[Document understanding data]
=======

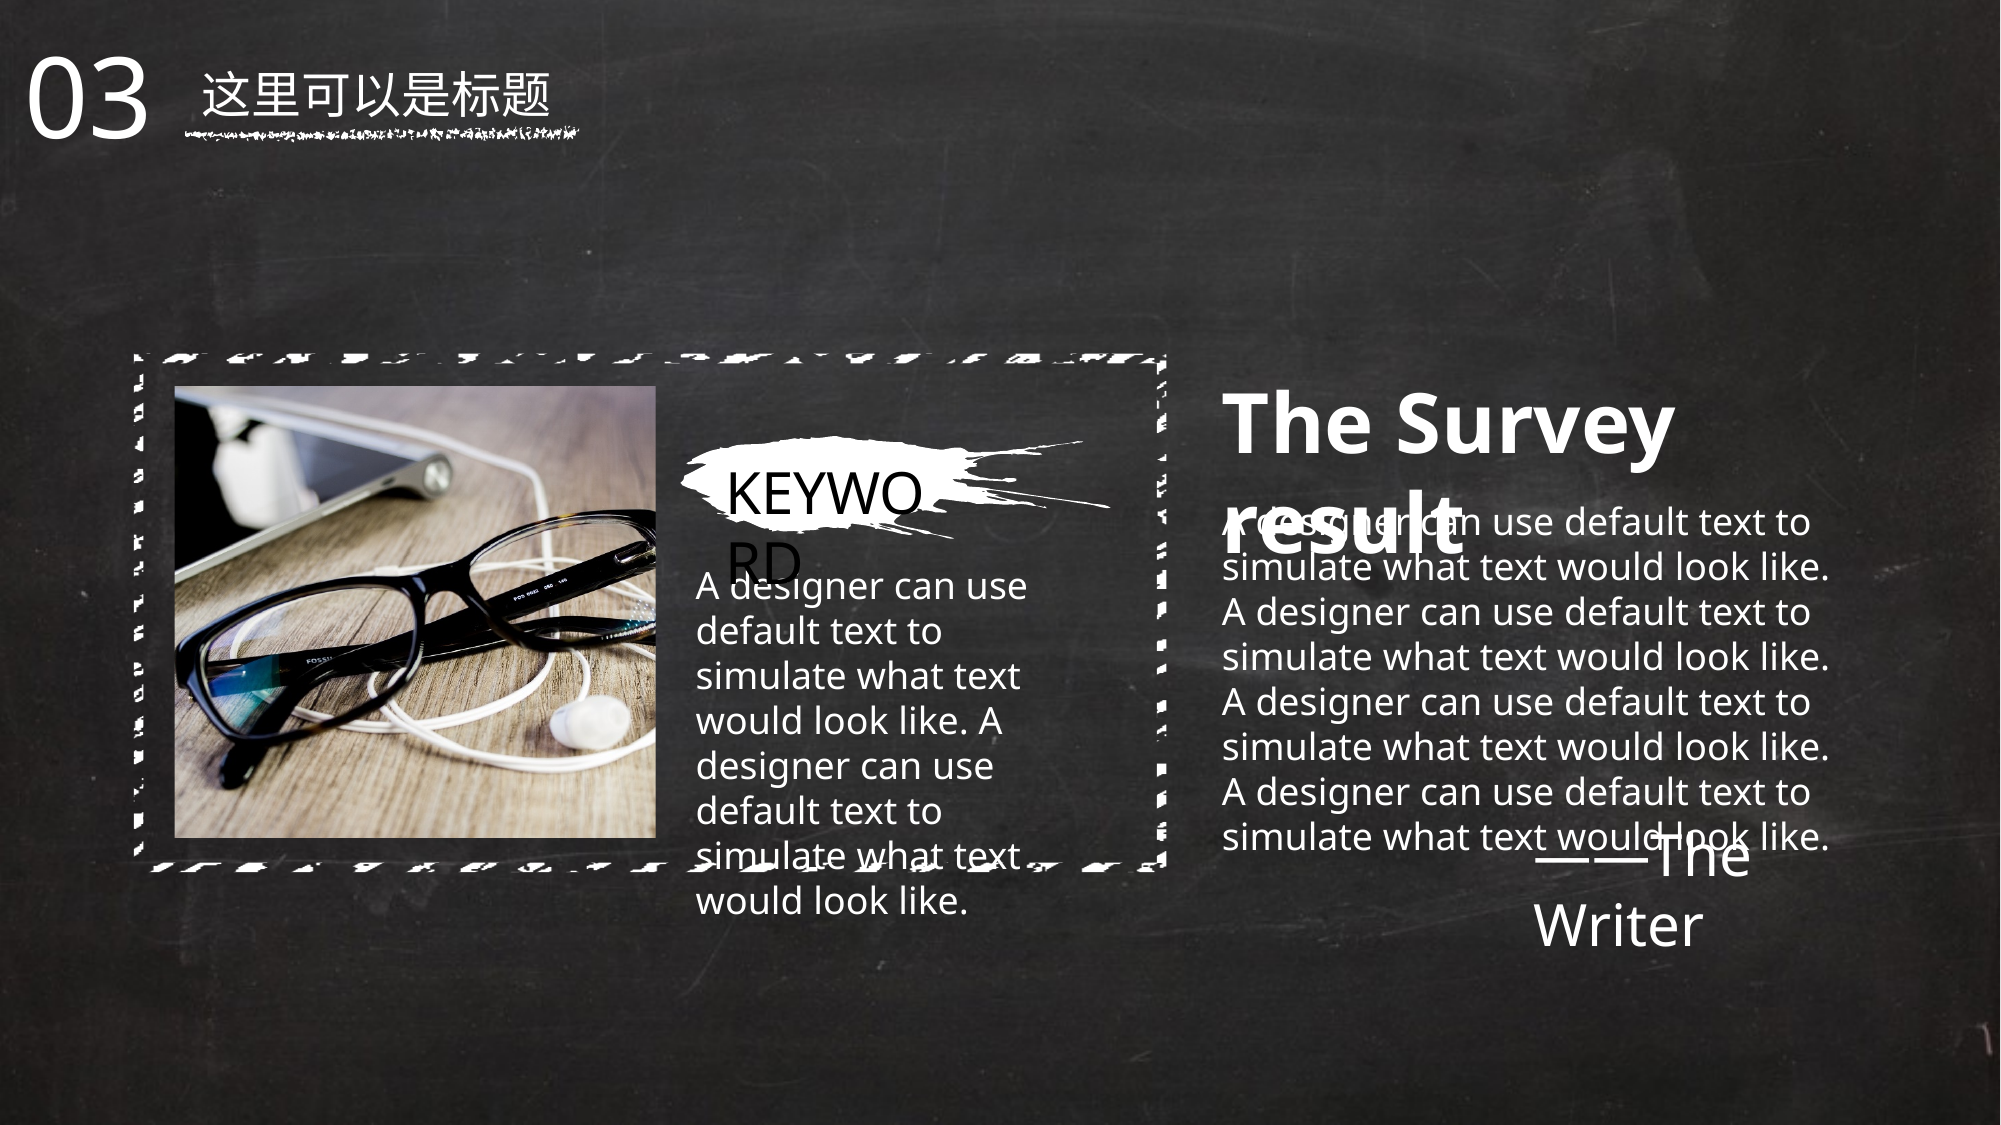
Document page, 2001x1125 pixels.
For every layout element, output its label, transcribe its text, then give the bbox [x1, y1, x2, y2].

text_box [727, 436, 928, 448]
text_box The Survey result [1207, 362, 1763, 490]
text_box A designer can use default text to simulate what text would look like. A designer can use default text to simulate what text would look like. A designer can use default text to simulate what text would look like. A designer can use default text to simulate what text would look like. [1207, 490, 1868, 910]
text_box [133, 353, 1167, 873]
text_box [680, 451, 710, 504]
text_box KEYWORD [710, 448, 946, 604]
text_box [946, 441, 1111, 509]
text_box [174, 385, 657, 838]
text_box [9, 18, 580, 171]
text_box A designer can use default text to simulate what text would look like. A designer can use default text to simulate what text would look like. [680, 554, 1112, 930]
picture [0, 0, 2001, 1125]
text_box ——The Writer [1519, 810, 1868, 966]
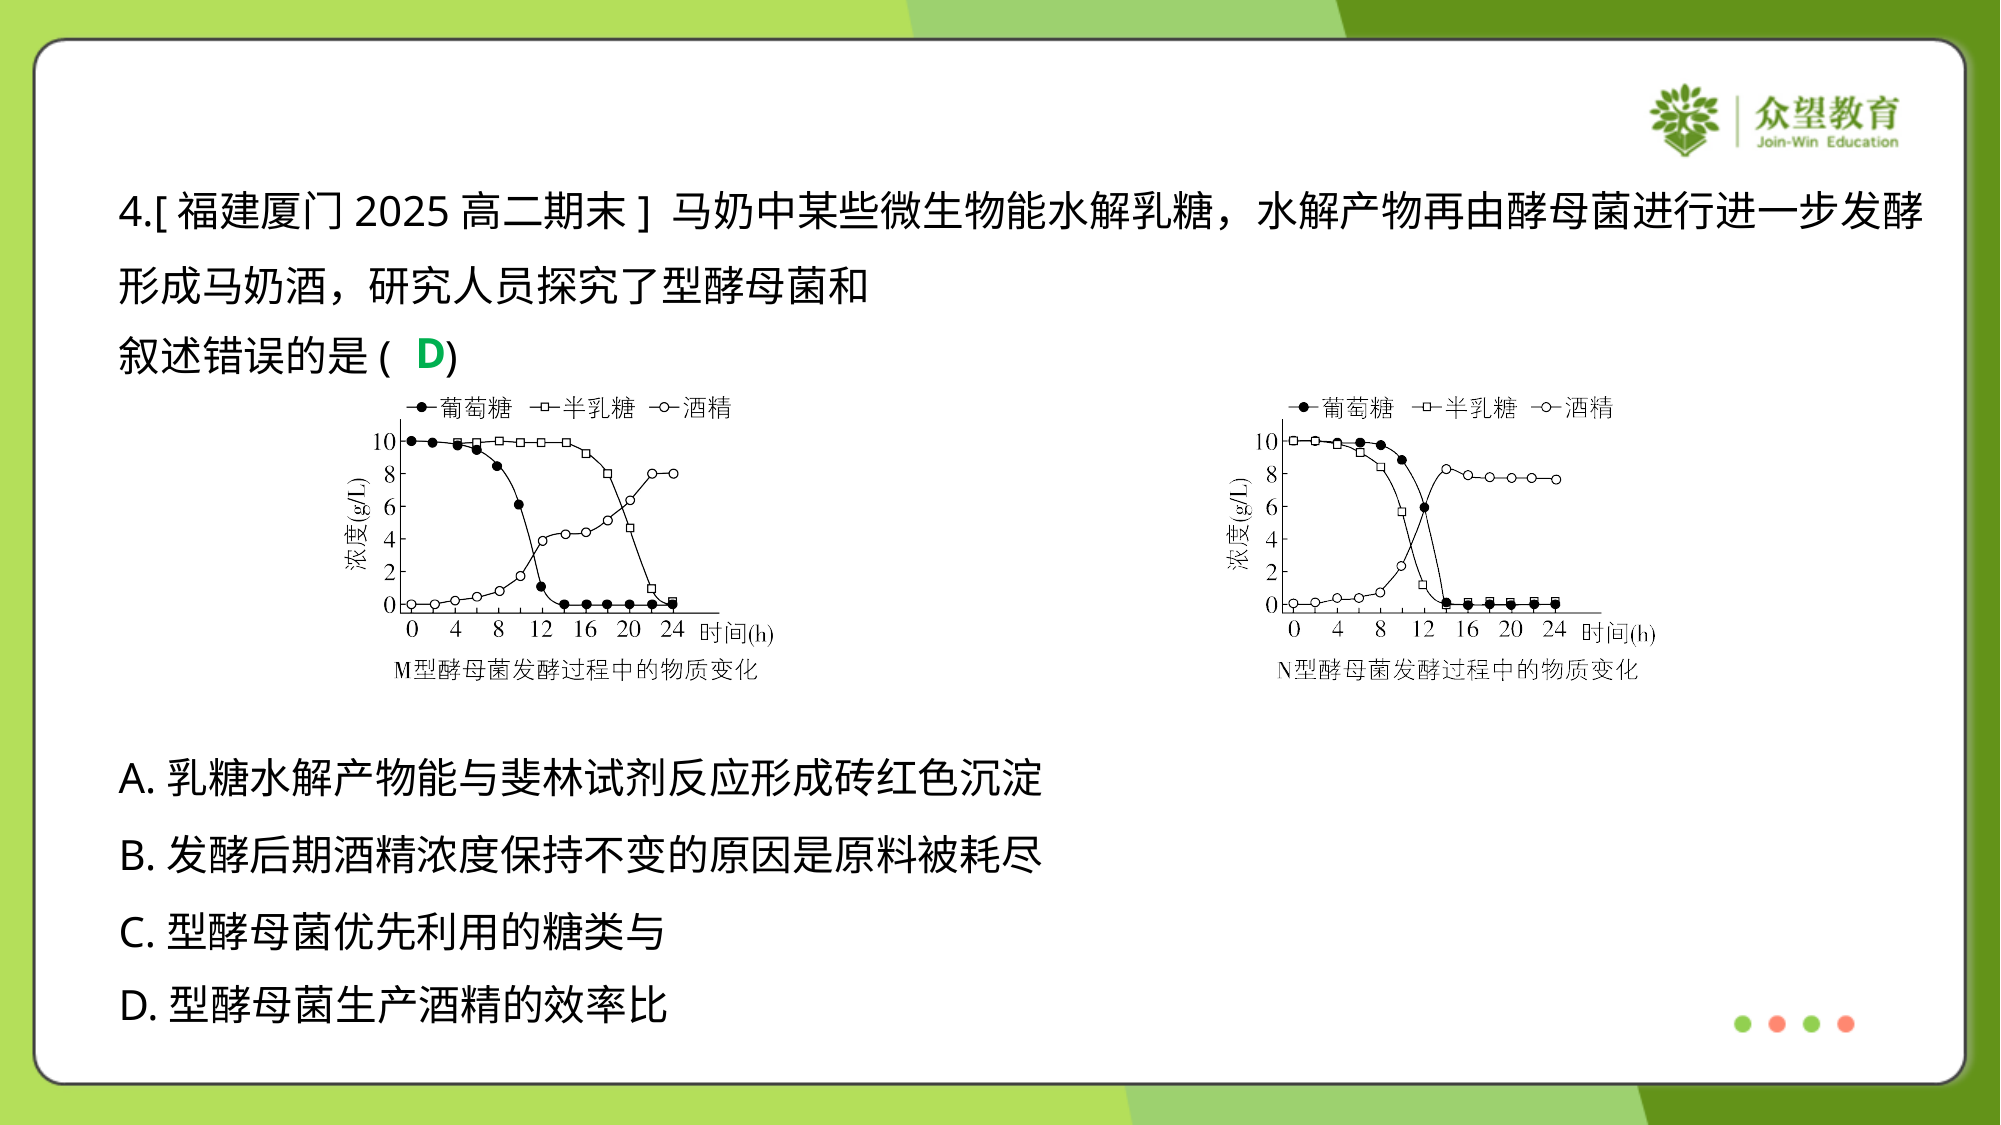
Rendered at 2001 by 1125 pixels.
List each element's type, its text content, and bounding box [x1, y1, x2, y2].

text_box D [399, 306, 463, 371]
picture [0, 0, 2000, 1125]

=======

REQUIREMENT
When you copy the data, keep every line exact and leave out each picture.

SOLUTION TO THE EXERCISE
Document page, 2001x1125 pixels.
For every layout element, output its label, transcribe its text, then give the bbox [x1, y1, x2, y2].

text_box [727, 436, 928, 448]
text_box The Survey result [1207, 362, 1763, 490]
text_box A designer can use default text to simulate what text would look like. A designer can use default text to simulate what text would look like. A designer can use default text to simulate what text would look like. A designer can use default text to simulate what text would look like. [1207, 490, 1868, 910]
text_box [133, 353, 1167, 873]
text_box [680, 451, 710, 504]
text_box KEYWORD [710, 448, 946, 604]
text_box [946, 441, 1111, 509]
text_box [174, 385, 657, 838]
text_box [9, 18, 580, 171]
text_box A designer can use default text to simulate what text would look like. A designer can use default text to simulate what text would look like. [680, 554, 1112, 930]
picture [0, 0, 2001, 1125]
text_box ——The Writer [1519, 810, 1868, 966]
Rendered at 2001 by 1125 pixels.
List each element's type, its text content, and bounding box [x1, y1, x2, y2].

text_box D [399, 306, 463, 371]
picture [0, 0, 2000, 1125]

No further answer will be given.